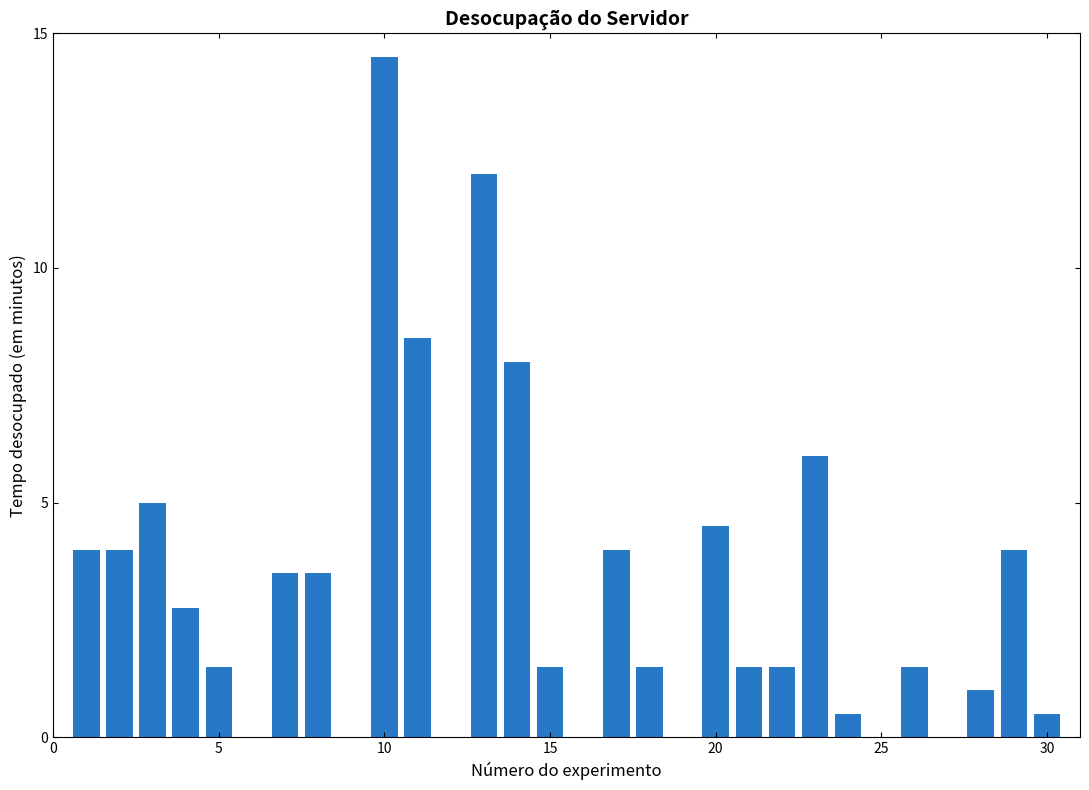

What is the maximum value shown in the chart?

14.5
--
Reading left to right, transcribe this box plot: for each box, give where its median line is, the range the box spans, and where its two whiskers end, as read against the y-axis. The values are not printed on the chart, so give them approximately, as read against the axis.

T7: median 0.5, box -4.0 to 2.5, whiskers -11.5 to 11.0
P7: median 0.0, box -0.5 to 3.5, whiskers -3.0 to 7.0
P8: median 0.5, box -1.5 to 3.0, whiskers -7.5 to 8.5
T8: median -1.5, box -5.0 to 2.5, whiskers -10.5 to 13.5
* * *
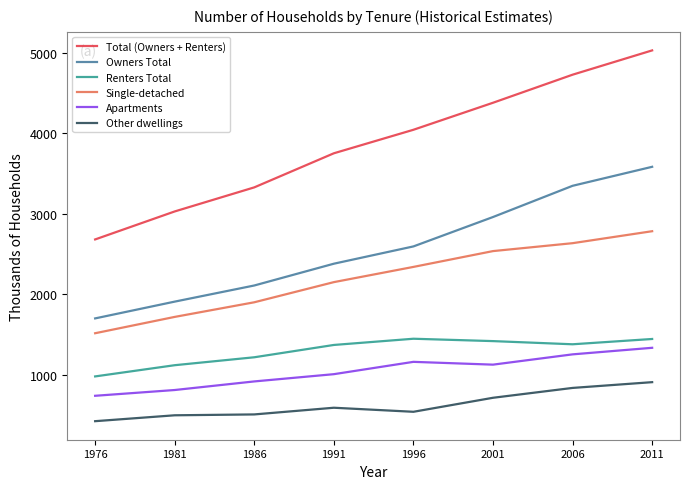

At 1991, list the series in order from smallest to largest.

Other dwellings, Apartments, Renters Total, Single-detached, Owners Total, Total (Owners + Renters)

— Exercise —
Lay out the lines of the records from the line containing "T7: median 0.5, box" up to and including the line containing "T8: median -1.5, box" as a JSON list of strings, one string per line, with blank lines left out.

— Your solution —
[
  "T7: median 0.5, box -4.0 to 2.5, whiskers -11.5 to 11.0",
  "P7: median 0.0, box -0.5 to 3.5, whiskers -3.0 to 7.0",
  "P8: median 0.5, box -1.5 to 3.0, whiskers -7.5 to 8.5",
  "T8: median -1.5, box -5.0 to 2.5, whiskers -10.5 to 13.5"
]